Through long-term collaboration and mutual growth with our customers, we understand that everything—from optimizing crystal growth on the supply side to designing and implementing them in application systems on the user end—depends on a fundamental grasp of the crystal's underlying microscopic structure and its manifest physical and chemical properties.
So, what are the structural characteristics of these optical crystals? And how can we leverage these characteristics to use them more effectively? In today's Cas’Tech Class, we will explore these questions together.
1. Fundamental Concepts
The most fundamental structural characteristic of a crystal is the three-dimensional, periodic, and orderly arrangement of its internal atoms, ions, or molecules. Figure 1 shows the unit cell structure of an LBO crystal.
The smallest structural unit of a crystal is the unit cell. The directions of the three edges of the unit cell are called the crystallographic axis, typically denoted as a (X), b (Y), and c (Z). For trigonal and hexagonal crystal systems, an additional horizontal axis is introduced, resulting in three horizontal axis oriented at 120° to each other.
Figure 1. The unit cell structure of an LBO crystal
According to their optical properties, crystals can be divided into two broad categories:
• Optically homogeneous (isotropic) materials
• Optically heterogeneous (anisotropic) materials
Isotropic crystals always have a cubic unit-cell structure.

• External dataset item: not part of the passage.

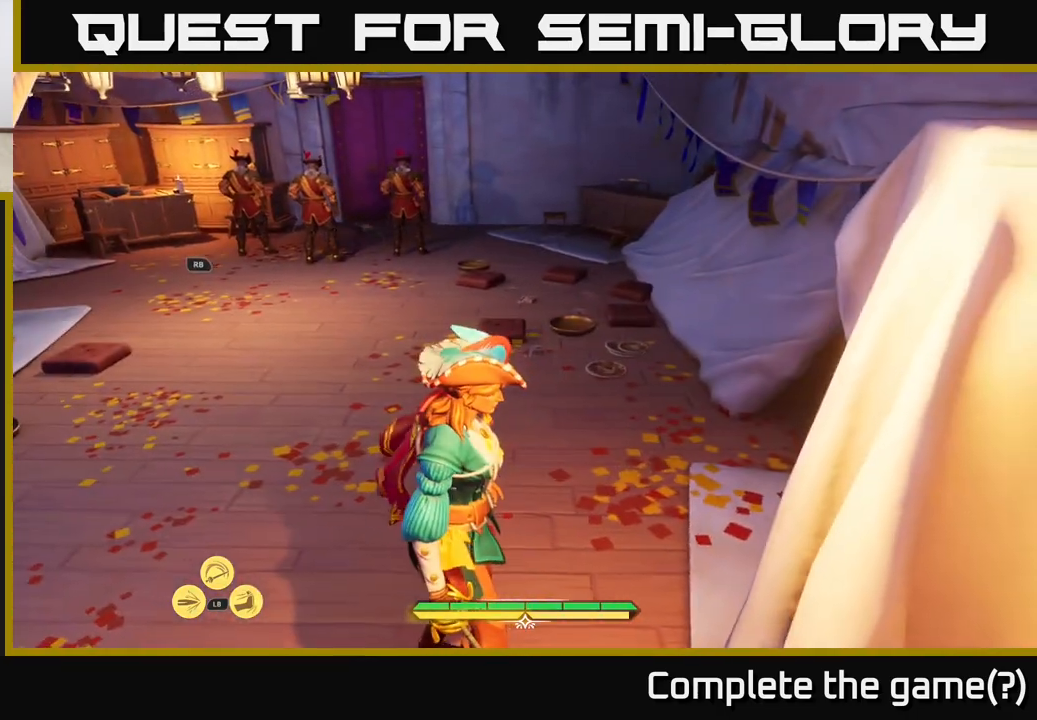
{"buttons": [], "left_stick": "center", "right_stick": "left", "events": [[367, "right_stick", "left"]]}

Anisotropic crystals, on the other hand, can belong to any of six unit-cell systems: trigonal, tetragonal, hexagonal, orthorhombic, monoclinic, or triclinic.
• The trigonal, tetragonal, and hexagonal systems are uniaxial crystals, characterized by dielectric constants εx = εy ≠ εz; thus the a and b axis share identical physical properties.
• The orthorhombic, monoclinic, and triclinic systems are biaxial crystals, with εx ≠ εy ≠ εz.
Figure 2. The basic classification framework of crystal structures.
Laser crystals such as Yb:CaF2 and Er:Cr:YSGG, as well as magneto-optical crystals like TGG, belong to the cubic crystal system; nonlinear crystals β-BBO, electro-optic crystals LiNbO3, and laser crystals Cr:LiSAF belong to the trigonal system; nonlinear crystal CLBO, laser crystal Yb:CALGO, and birefringent crystal YVO4 belong to the tetragonal system; nonlinear crystals LBO and KTP belong to the orthorhombic system; and nonlinear crystal BIBO belongs to the monoclinic system, etc.
Why do we perform such a detailed classification of optical crystals? Because the direction of light propagation and polarization within different crystal structures are critical to their applications and performance.
2. The Optical Indicatrix
The propagation of light in isotropic crystals is relatively simple; the speed of propagation does not change with the direction of the light wave's propagation or vibration. In this article, we focus on the anisotropic case and introduce the concept of the optical indicatrix (also called the index ellipsoid) to visually represent the refractive index for light vibrating in a specific direction.
As shown in Figure 3, anisotropic crystals can be divided into uniaxial and biaxial crystals. The optical indicatrix for a uniaxial crystal is an ellipsoid of revolution (spheroid). It is formed with the Ne axis (parallel to the c-axis, with a magnitude equal to the extraordinary refractive index) as the axis of rotation and the No axis (perpendicular to the c-axis, with a magnitude equal to the ordinary refractive index) as the radius. The crystal is classified as having a positive or negative optical sign based on the relative magnitudes of Ne and No, as shown in Figure 4(a) and (b). The optical indicatrix for a biaxial crystal is a triaxial ellipsoid, where Ng, Nm, and Np represent the maximum, intermediate, and minimum principal refractive indices, respectively. The sections of the indicatrix perpendicular to the optic axis are circles with a radius of Nm, as shown in Figure 4(c) and (d).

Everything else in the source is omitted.